Judo ist eine vielseitige Kampfsportart, die zusammen mit Boxen, Fechten und Ringen zu den bekanntesten Kampfsportarten überhaupt zählt. Erstmals 1964 und dann wieder seit 1972 ist Judo olympische Disziplin. Das Wort Judo setzte sich zusammen aus den japanischen Begriffen „JU“ (= edel, vornehm, sanft) und „DO" (= Weg, Grundsatz, Prinzip), was soviel heißt wie „der sanfte Weg". Beim Judo gibt es Wertungen. Bei jeder Aktion, die ein Kämpfer ausführt, beurteilt der Kampfrichter, wie gut sie war. Erfüllt sie bestimmte Kriterien, erhält der Judoka eine entsprechende Wertung.

Die Wertungen im Überblick

Im Judo gibt es drei Hauptwertungen, die der Kampfrichter während des Kampfes vergibt:

  • Ippon: Die höchste Wertung, die den Kampf sofort beendet.
  • Waza-ari: Eine mittlere Wertung. Zwei Waza-ari entsprechen einem Ippon.
  • Yuko: Die niedrigste Wertung.

Es entscheidet immer die Anzahl der höchsten Wertung, die vergeben wurde. Wer die höchste Wertung Ippon erhält, ist sofort Sieger (es ist egal, was für Wertungen der Gegner erzielt hat) und der Kampf ist zu Ende. Diese Wertung kann also nur einmal pro Kampf vergeben werden, und deshalb braucht sie auch nicht auf der Tafel angezeigt werden! Zweimal Waza-ari ist soviel Wert wie Ippon, auch dann ist man sofort Sieger.

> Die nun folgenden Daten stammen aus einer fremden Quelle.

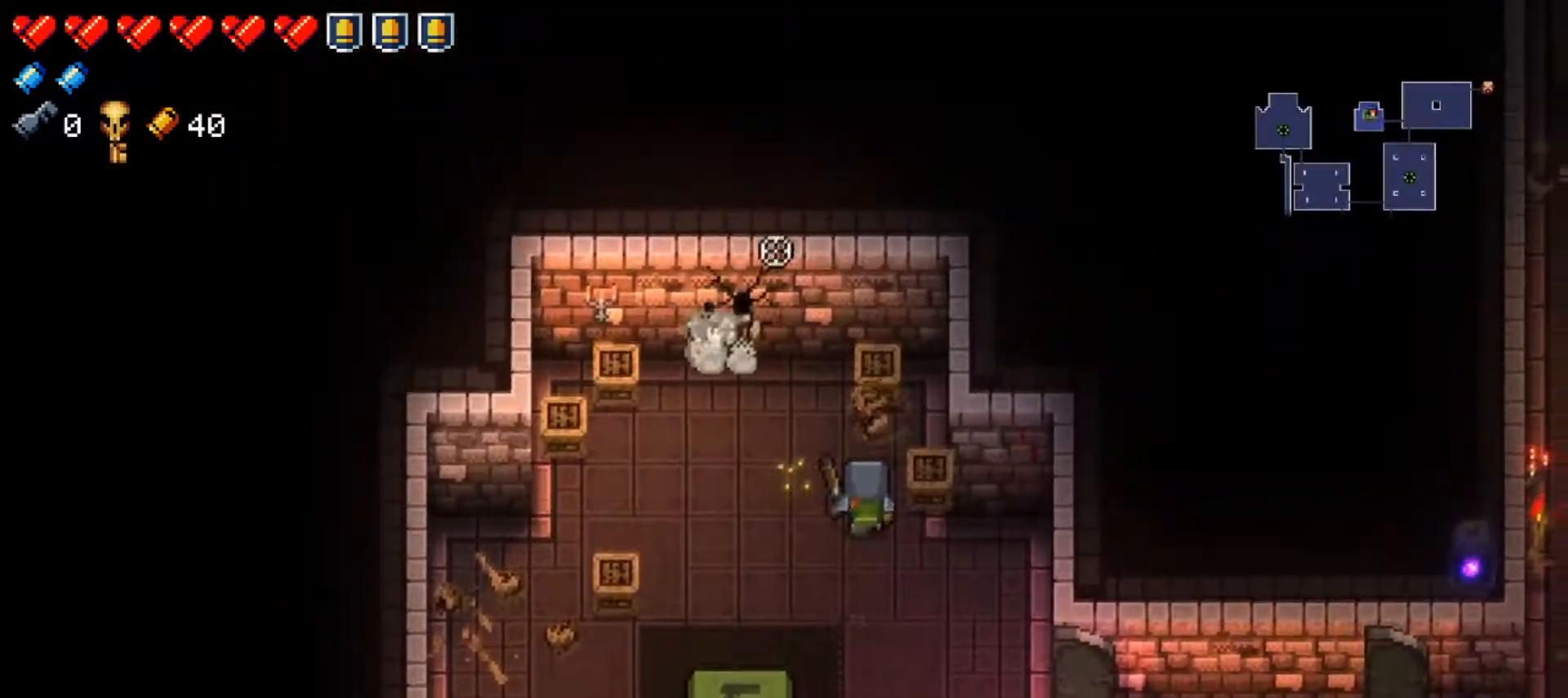
{"buttons": [], "left_stick": "down-right", "right_stick": "center", "events": [[217, "left_stick", "left"], [283, "right_stick", "up-left"], [300, "left_stick", "center"], [400, "right_stick", "center"], [467, "left_stick", "down-right"]]}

Detaillierte Erläuterung der Wertungen

Ippon

Der Ippon ist die höchste Wertung im Judo. Sie beendet den Kampf vorzeitig. Ein Kämpfer kann einen Ippon erlangen, wenn er seinen Gegner mit großer Kontrolle und Wucht auf den Rücken wirft. Außerdem bekommt der Kämpfer einen Ippon wer er seinen Gegner im Bodenkampf durch einen Hebel oder einen Würger zur Aufgabe durch das Abklatschen bringt. Nach dieser Wertung ist der Kampf sofort beendet. Hierbei muss der Gegner mit Kraft und Schwung auf den Rücken geworfen werden. Ebenfalls mit Ippon wird ein Haltegriff bewertet, der 25 Sekunden gehalten wurde. Zwingt man den Gegner mit einem Armhebel oder einem Würgegriff zum Abschlagen ist das Ippon.

Waza-ari

Der Waza-ari ist ein halber Punkt im Judo. Ihn erreicht ein Kämpfer wenn er seinen Gegner auf den Rücken wirft, ihn allerdings nicht zu 100 % kontrolliert oder der Wurfansatz nicht bis zum Ende vollzogen wird. Der Waza-ari wird vergeben, wenn der Gegner auf den Rücken fällt, es aber noch ein wenig an Kraft und Schwung fehlte. Auch ein Haltegriff zwischen 20und 24 Sekunden wird mit Wazaari belohnt. Ein Wazaari zählt mehr als alle Yukos und Kokas des Gegners. Ein weiterer Wazaari beendet den Kampf vorzeitig. Die Ansage des Kampfrichters lautet dann Wazaari-Awasete-Ippon.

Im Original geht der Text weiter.